Supplied passage:
--------------------------------
Back to Arrowsmith and more inspiring words from Matt! I can hardly believe there are only 12 more weeks to go! Where is this academic year going? It is going all too fast! As Gretchen Rubén writes the days are long,  the years are short! So true!

I enjoyed a lovely walk with the Parents Walking Group today, through crispy snow covered Jackson Park, with the creek bubbling along beside us. Onto Sam’s Deli for a much deserved pulled pork sandwich, half a sandwich as I shared with Stuart! I knew I was going out for dinner with Larry and Jennifer and Simon later! Brio Gusto was great, delicious! A first time there for all of us but iit won’t be the last as we all enjoyed our various dishes, from Napa Valley pizza to twice cooked crispy duck, French chickie and pork loin, accompanied by beautiful salads and roasted veggies!  Fortunately we started dinner early and so finished early as Simon’s brain was hurting after his first day back. He was pleased with his training for his next level of clocks, six hands! He is moving on with his cognitive exercises and that is reflected in his confidence and happiness as was evident on our trip away.image

Almost the end of the earth!
--------------------------------
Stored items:

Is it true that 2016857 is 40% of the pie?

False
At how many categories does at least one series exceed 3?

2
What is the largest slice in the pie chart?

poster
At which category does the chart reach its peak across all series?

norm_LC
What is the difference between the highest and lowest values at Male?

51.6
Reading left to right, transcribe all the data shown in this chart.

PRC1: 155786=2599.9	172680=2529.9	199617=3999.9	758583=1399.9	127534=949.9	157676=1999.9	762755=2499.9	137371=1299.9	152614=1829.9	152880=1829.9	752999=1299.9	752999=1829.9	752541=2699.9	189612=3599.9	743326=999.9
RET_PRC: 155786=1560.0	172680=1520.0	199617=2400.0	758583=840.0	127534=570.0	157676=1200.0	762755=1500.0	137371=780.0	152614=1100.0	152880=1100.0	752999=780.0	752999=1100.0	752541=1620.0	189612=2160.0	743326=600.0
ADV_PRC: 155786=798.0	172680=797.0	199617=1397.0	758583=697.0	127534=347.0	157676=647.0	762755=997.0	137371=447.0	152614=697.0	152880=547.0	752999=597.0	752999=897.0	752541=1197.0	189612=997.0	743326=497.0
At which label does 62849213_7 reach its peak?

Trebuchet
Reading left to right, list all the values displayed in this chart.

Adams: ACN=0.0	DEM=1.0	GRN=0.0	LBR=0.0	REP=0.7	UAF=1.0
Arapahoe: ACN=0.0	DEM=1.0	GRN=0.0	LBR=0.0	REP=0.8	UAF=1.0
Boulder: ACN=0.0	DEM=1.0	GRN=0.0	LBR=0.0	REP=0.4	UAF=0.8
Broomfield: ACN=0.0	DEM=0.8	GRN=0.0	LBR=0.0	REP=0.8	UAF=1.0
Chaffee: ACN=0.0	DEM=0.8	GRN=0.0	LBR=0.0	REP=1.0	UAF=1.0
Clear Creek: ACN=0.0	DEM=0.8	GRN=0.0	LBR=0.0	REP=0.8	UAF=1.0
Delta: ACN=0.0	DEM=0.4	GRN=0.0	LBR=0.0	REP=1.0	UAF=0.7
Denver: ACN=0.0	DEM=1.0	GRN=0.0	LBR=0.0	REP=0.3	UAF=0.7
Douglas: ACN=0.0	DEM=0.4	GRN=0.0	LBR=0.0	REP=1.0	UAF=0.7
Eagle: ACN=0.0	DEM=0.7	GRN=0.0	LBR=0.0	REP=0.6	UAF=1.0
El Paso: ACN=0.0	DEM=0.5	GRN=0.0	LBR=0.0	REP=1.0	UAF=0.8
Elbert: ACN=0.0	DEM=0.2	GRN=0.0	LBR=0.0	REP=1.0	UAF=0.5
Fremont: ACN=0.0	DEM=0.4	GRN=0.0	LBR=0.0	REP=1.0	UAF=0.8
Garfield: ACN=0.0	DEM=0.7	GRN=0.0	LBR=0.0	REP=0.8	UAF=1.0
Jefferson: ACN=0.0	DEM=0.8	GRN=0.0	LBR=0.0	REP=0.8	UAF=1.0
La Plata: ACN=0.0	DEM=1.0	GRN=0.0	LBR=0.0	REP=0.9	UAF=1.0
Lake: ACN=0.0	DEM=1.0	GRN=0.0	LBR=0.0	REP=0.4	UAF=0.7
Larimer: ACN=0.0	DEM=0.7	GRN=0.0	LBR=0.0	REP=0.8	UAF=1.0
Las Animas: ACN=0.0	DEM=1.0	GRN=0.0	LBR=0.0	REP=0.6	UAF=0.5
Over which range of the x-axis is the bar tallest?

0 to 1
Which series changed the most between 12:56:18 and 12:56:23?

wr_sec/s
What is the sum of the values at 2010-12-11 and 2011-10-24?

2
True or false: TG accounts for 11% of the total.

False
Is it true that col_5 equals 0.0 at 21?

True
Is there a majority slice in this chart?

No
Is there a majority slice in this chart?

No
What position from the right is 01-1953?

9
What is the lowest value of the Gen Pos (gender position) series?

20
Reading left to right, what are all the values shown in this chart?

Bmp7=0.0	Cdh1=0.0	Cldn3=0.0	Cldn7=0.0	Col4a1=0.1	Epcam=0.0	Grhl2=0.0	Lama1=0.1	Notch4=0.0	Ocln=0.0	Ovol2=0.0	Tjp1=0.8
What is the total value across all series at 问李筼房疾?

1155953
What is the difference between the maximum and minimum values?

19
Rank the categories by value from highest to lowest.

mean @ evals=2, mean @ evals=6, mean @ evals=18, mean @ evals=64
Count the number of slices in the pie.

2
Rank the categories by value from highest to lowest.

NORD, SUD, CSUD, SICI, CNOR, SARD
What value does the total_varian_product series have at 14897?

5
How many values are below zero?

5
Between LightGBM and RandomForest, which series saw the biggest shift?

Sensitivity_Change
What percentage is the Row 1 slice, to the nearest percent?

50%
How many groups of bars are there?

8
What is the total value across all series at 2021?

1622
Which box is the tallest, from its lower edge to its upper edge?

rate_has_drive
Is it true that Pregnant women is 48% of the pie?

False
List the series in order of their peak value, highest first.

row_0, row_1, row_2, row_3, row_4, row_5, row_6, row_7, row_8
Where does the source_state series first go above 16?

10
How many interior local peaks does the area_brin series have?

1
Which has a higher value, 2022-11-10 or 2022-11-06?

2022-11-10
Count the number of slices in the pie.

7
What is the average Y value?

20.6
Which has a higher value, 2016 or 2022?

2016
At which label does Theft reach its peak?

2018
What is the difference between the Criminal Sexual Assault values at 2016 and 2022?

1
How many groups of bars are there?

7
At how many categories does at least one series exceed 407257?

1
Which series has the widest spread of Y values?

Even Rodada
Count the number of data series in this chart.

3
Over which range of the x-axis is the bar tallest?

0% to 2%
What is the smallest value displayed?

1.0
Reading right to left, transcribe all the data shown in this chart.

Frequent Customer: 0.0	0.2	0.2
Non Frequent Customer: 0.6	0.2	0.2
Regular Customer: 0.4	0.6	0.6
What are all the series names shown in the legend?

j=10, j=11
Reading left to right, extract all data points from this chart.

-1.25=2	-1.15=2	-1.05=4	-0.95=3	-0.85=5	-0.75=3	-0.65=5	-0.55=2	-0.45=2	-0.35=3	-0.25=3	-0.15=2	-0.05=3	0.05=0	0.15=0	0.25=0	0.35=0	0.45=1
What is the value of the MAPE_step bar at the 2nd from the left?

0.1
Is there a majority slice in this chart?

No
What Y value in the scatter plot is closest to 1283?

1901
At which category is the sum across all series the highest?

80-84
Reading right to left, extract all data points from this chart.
--------------------------------
Tasks to complete:
(a) Answer these questions from the blog post, one answer per line, marked (i), (ii), (iii):
(i) How many weeks of the academic year does the writer say are left?
(ii) Which park did the Parents Walking Group walk through?
(iii) What is the name of the restaurant where the writer had dinner?
(b) Decide whether each statement agrees with the blog post. Answer yes or no, and quote the words that settle it.
(i) The writer ate a whole pulled pork sandwich at Sam's Deli.
(ii) None of the diners had been to Brio Gusto before.
(iii) Dinner started late in the evening.
(c) Carry on writing the blog post from where it stops.
The rows have no role in any of these tasks.

Responses per task:
(a)
(i) 12
(ii) Jackson Park
(iii) Brio Gusto

(b)
(i) No: "half a sandwich as I shared with Stuart!"
(ii) Yes: "A first time there for all of us"
(iii) No: "Fortunately we started dinner early and so finished early"

(c)
Here we are in Churchill, a two day train ride from Winnipeg, on the edge of the Hudson Bay. What a journey it has been. Such fun on the train, suspended in time for two days with nothing to do but look out of the window and watch the world go by, talk with our fellow travellers or play games, with no internet coverage. Pure magic on a train built in 1954 with function over form, comfortable but basic, ingenious nonetheless in design in terms of the bedrooms, where our two bunk beds appeared as if by magic in the evening. We were incredibly lucky to see the Northern Lights both nights from our train window, the first sighting was so exciting, vivid green strips of light moving across the sky as we lay looking out of the window on the bottom bunk, there is no window from the top bunk! I don’t know how long it went on but it was mesmerising and we couldn’t look away. Eventually they faded away and we were lulled off to sleep by the rocking of the train, taking us slowly to Churchill, the train stopping to let passengers off wherever they request so they can get to their communities, disappearing off into the night on skidoos.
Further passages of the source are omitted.